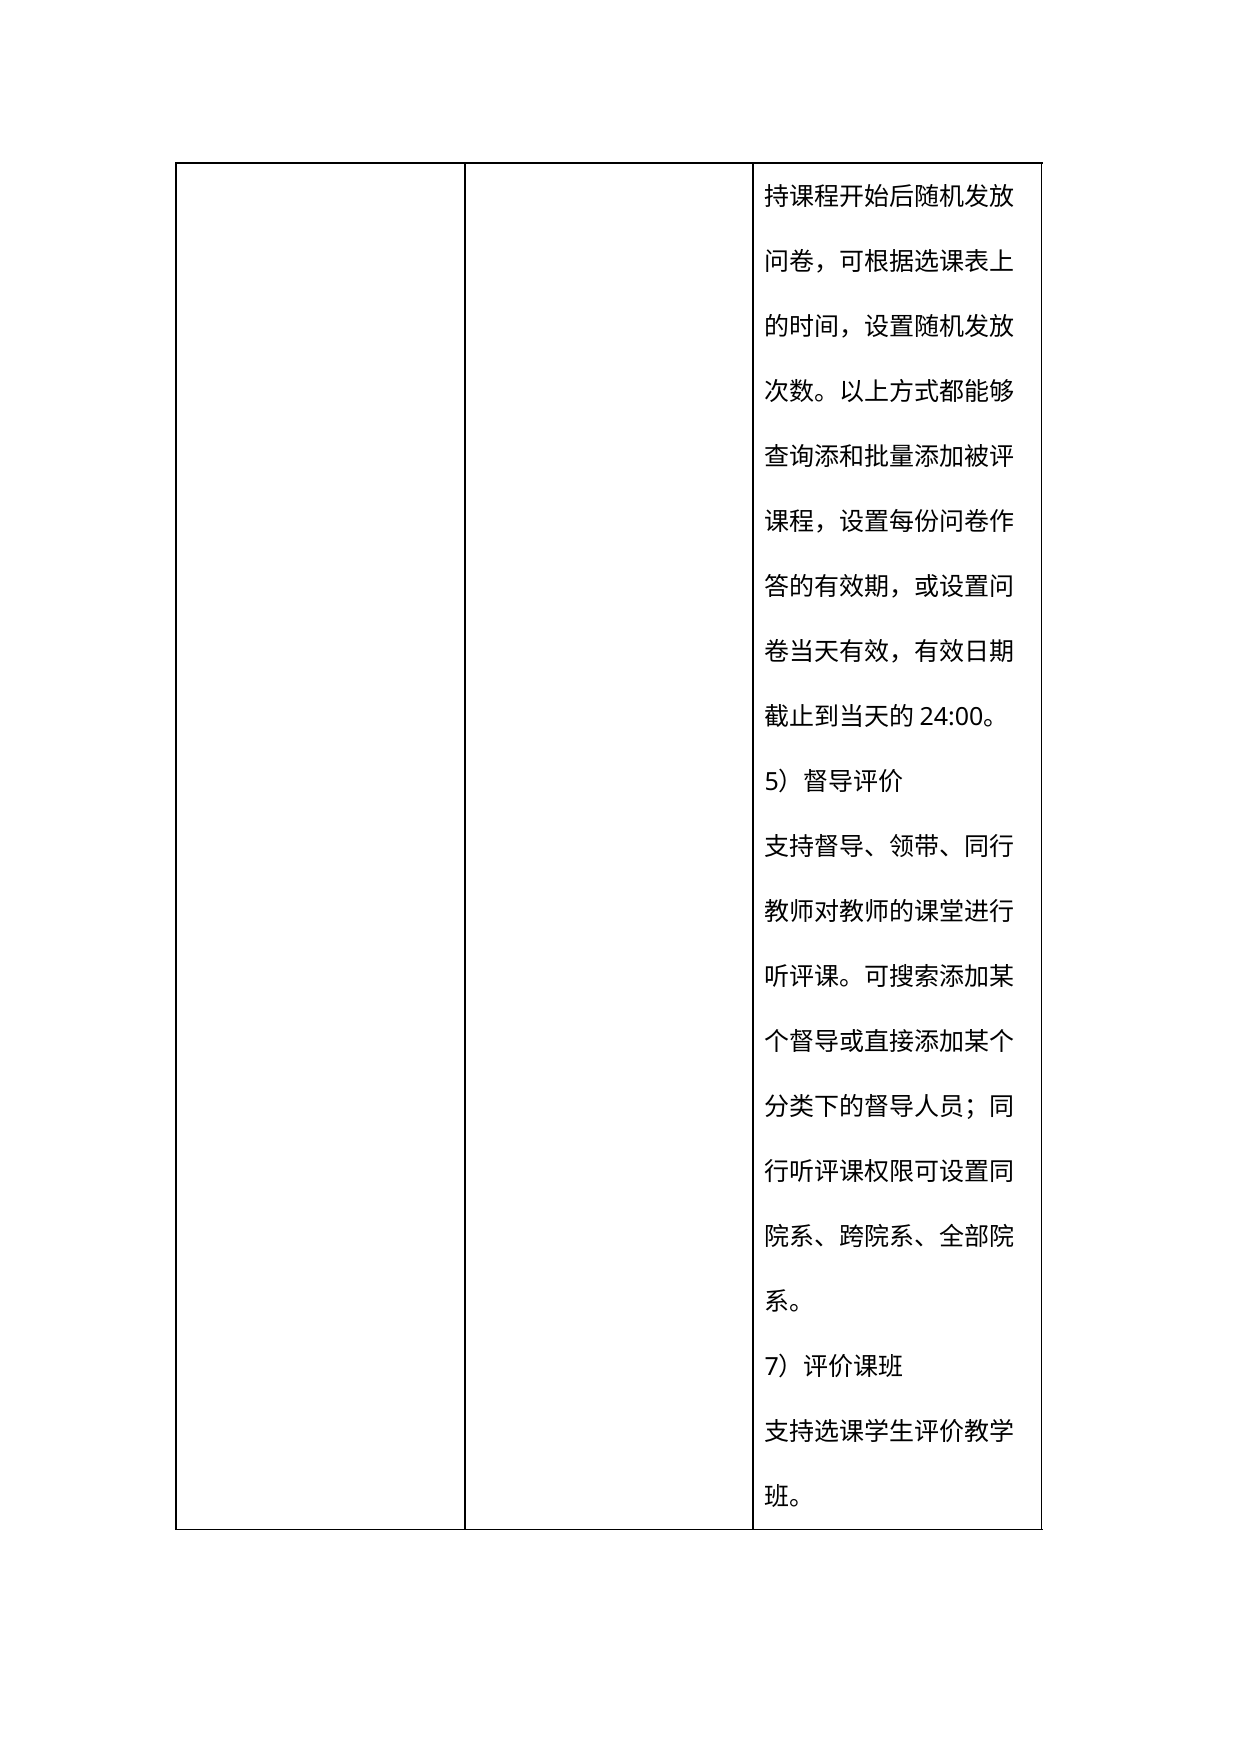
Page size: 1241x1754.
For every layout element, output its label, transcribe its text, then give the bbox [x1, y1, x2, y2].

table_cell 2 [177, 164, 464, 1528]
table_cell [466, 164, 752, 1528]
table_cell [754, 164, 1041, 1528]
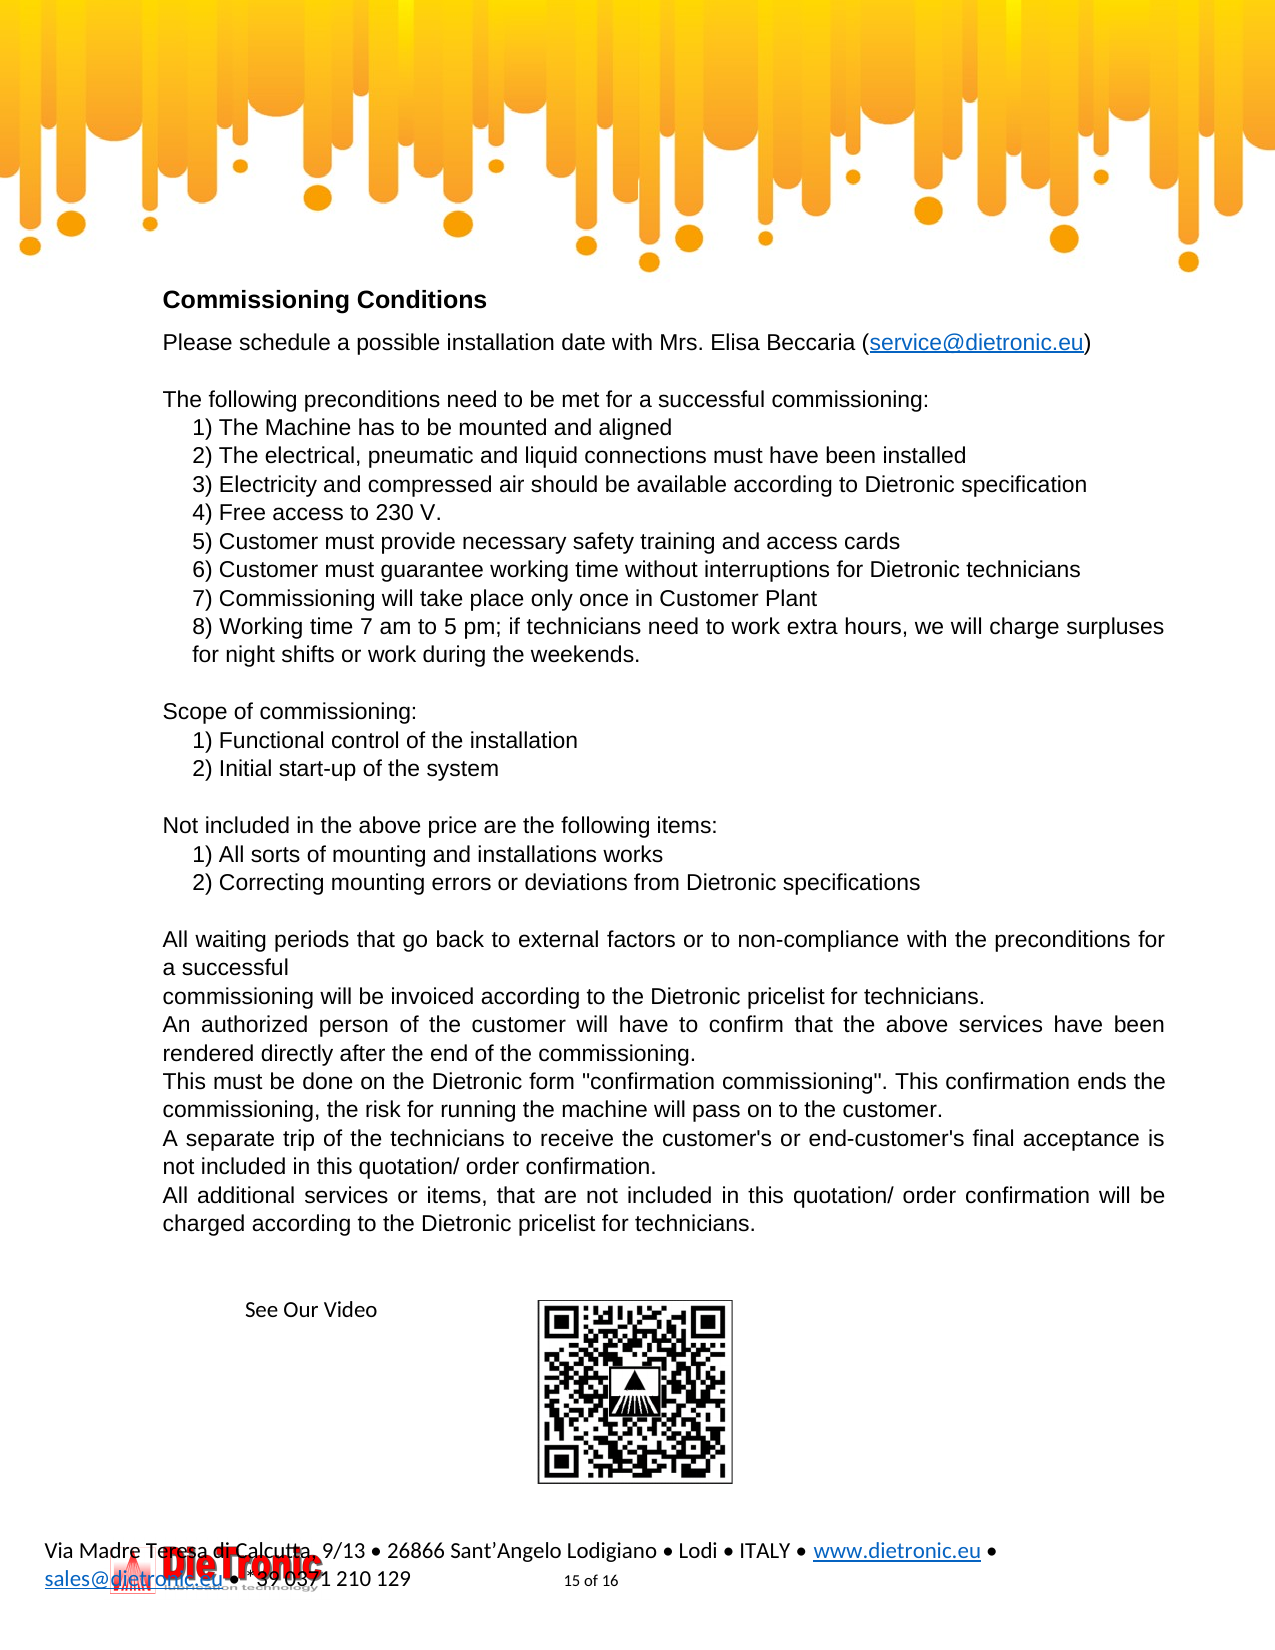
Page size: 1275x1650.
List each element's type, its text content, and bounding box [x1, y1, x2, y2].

- _TASK ITEM_
Starting at the line that holds "For every layout", retype every line through the end of the data, both ends included. Pictures stay out of the copy.

- _SOLUTION TO THIS EXERCISE_
For every layout element, output its label, transcribe its text, then give the bbox [x1, y1, x2, y2].

table_cell 2 [177, 164, 464, 1528]
table_cell [466, 164, 752, 1528]
table_cell [754, 164, 1041, 1528]
Page size: 1275x1650.
List each element's type, its text content, and bounding box [x1, y1, x2, y2].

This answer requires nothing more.